==== Data provided
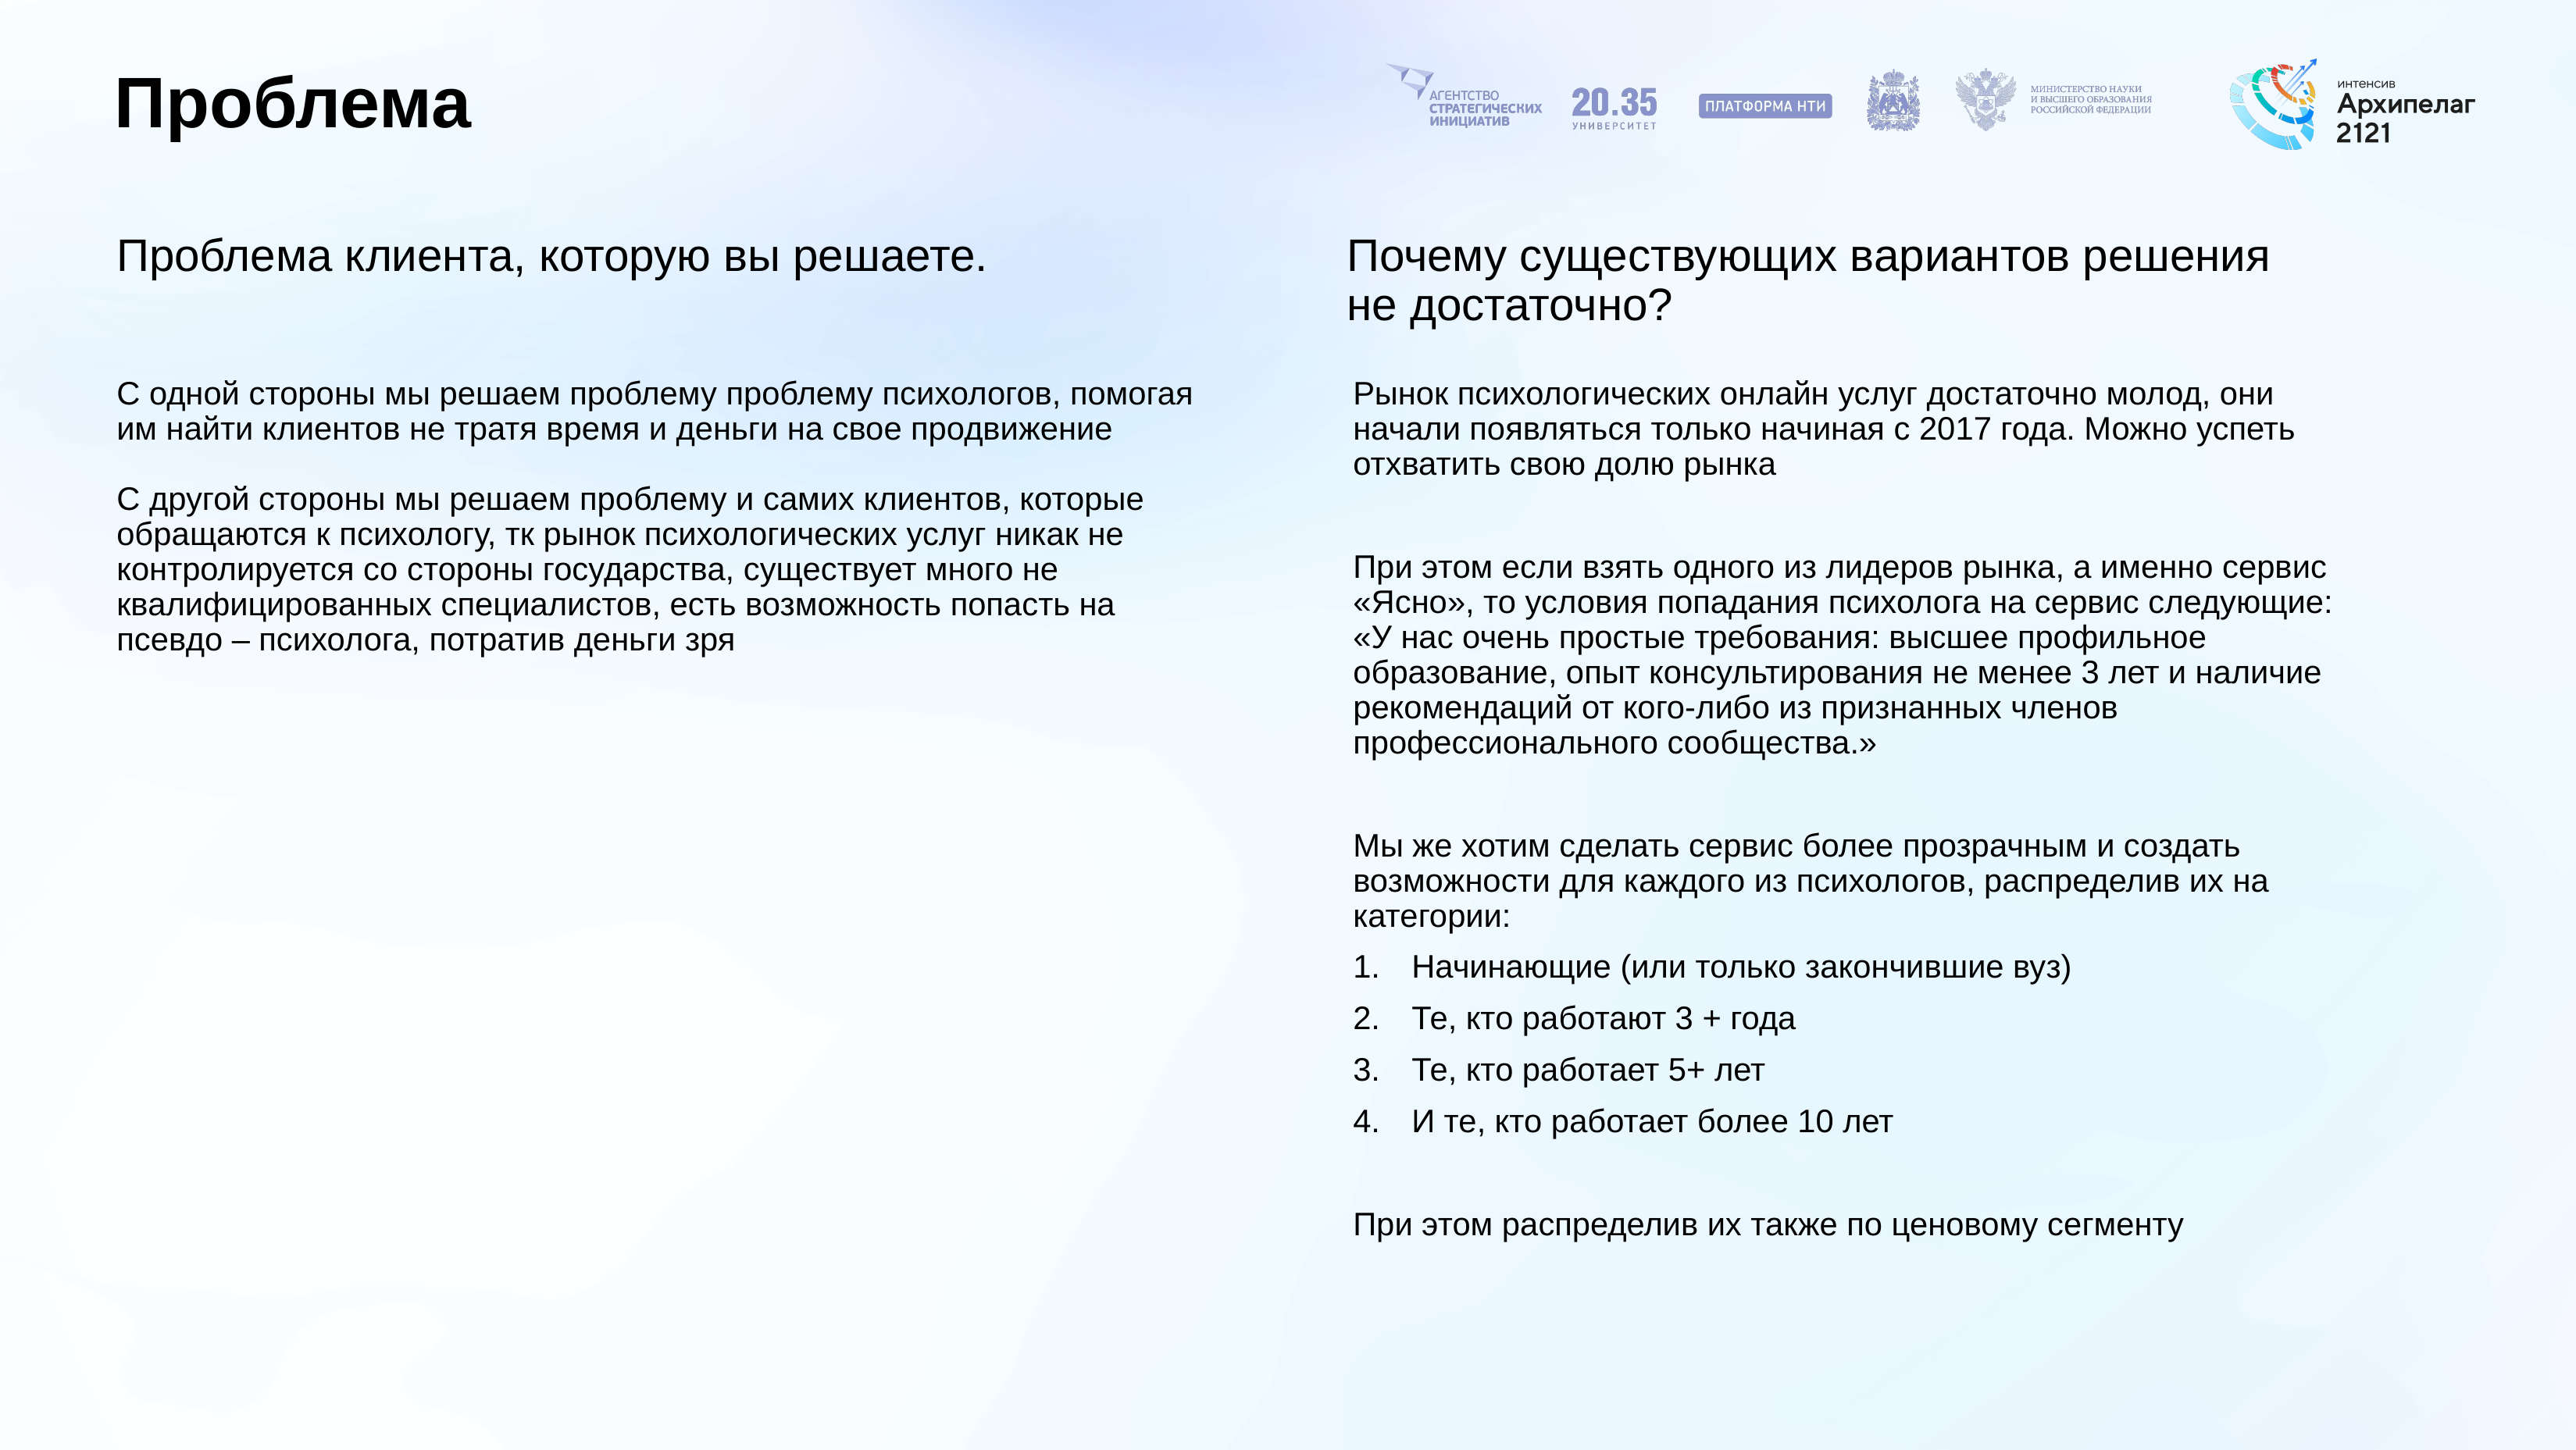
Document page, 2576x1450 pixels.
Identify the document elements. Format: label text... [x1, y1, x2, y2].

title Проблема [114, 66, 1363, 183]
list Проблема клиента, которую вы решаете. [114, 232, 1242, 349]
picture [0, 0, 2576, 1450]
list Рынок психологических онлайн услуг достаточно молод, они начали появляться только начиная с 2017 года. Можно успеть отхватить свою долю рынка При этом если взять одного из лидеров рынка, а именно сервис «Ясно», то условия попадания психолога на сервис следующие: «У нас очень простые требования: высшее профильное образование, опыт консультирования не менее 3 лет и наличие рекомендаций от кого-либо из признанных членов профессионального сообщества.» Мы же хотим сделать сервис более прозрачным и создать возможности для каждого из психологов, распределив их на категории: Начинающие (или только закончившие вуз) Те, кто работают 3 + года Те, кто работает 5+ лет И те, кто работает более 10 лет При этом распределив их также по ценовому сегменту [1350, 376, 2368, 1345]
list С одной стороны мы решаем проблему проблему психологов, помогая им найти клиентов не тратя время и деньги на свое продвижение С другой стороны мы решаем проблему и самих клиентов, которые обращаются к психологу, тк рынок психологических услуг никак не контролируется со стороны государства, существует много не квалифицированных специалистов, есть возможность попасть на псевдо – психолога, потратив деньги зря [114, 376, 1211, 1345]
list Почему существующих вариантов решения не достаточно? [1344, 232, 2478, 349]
========
==== Data provided
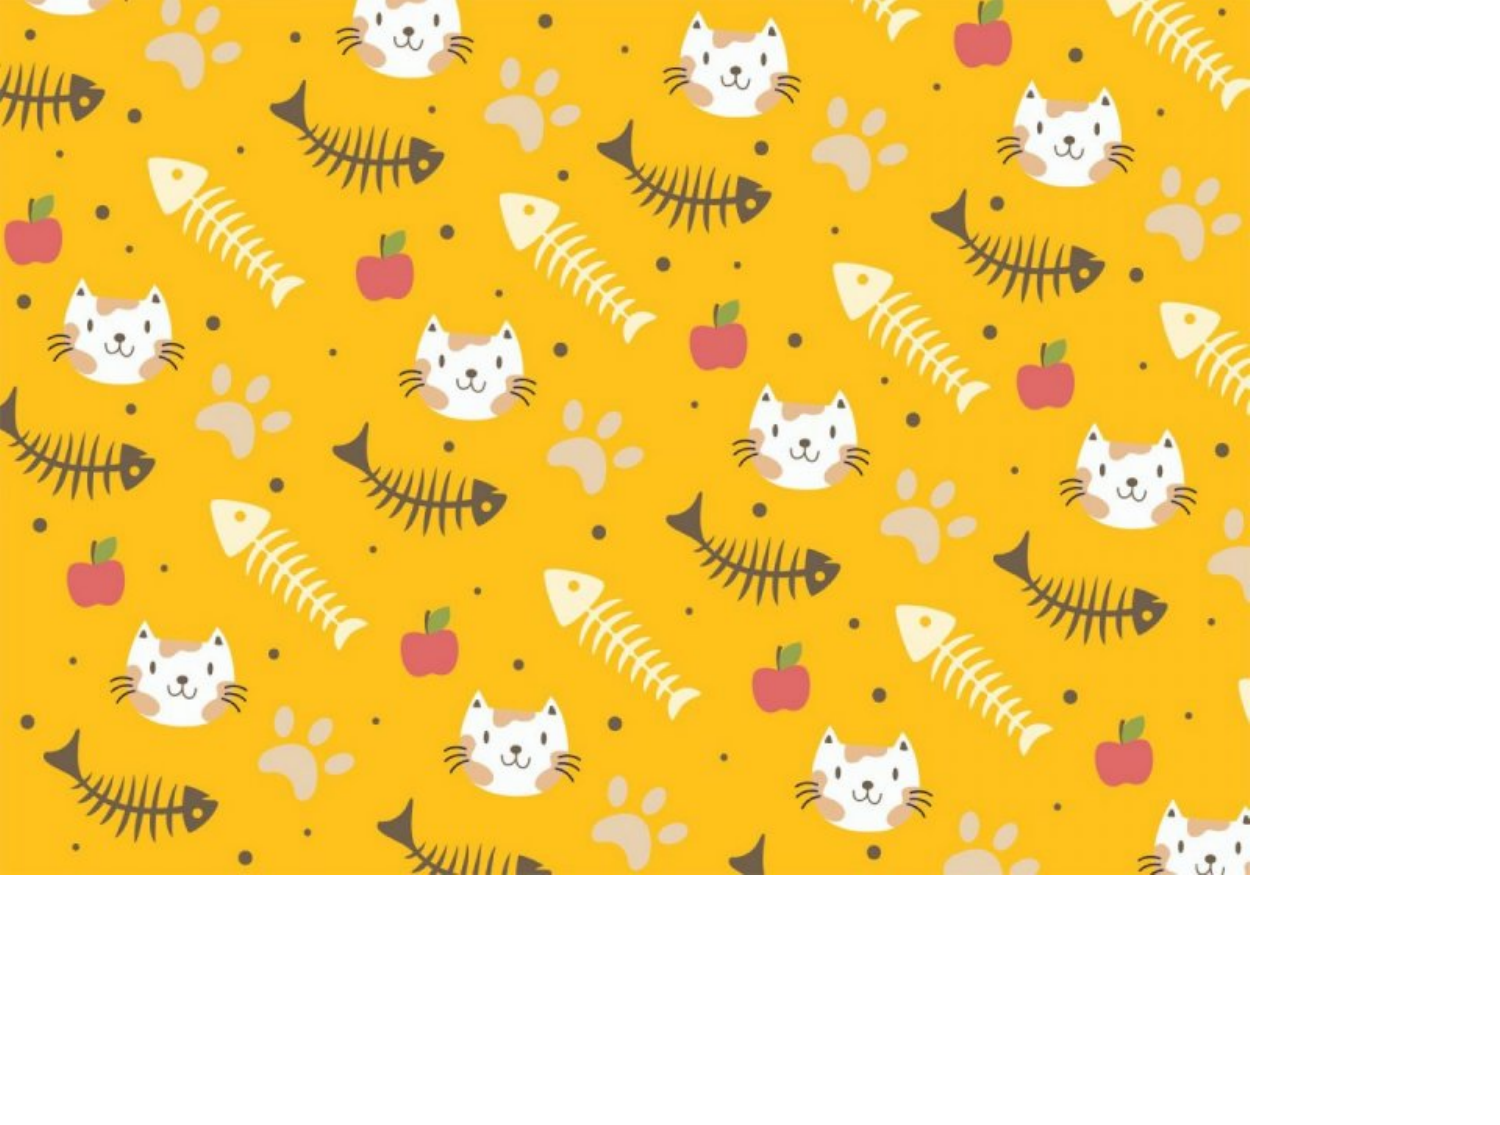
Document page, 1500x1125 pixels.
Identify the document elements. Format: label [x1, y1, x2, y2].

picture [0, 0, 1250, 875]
========
==== Data provided
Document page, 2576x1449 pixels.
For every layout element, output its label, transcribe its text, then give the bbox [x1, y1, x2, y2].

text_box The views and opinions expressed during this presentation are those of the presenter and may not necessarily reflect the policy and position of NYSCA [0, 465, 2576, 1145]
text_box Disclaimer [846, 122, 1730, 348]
========
## Your objective
The response must contain every line from the listing above in which the string "page" appears.

## Solution for this exercise
Document page, 2576x1450 pixels.
Document page, 1500x1125 pixels.
Document page, 2576x1449 pixels.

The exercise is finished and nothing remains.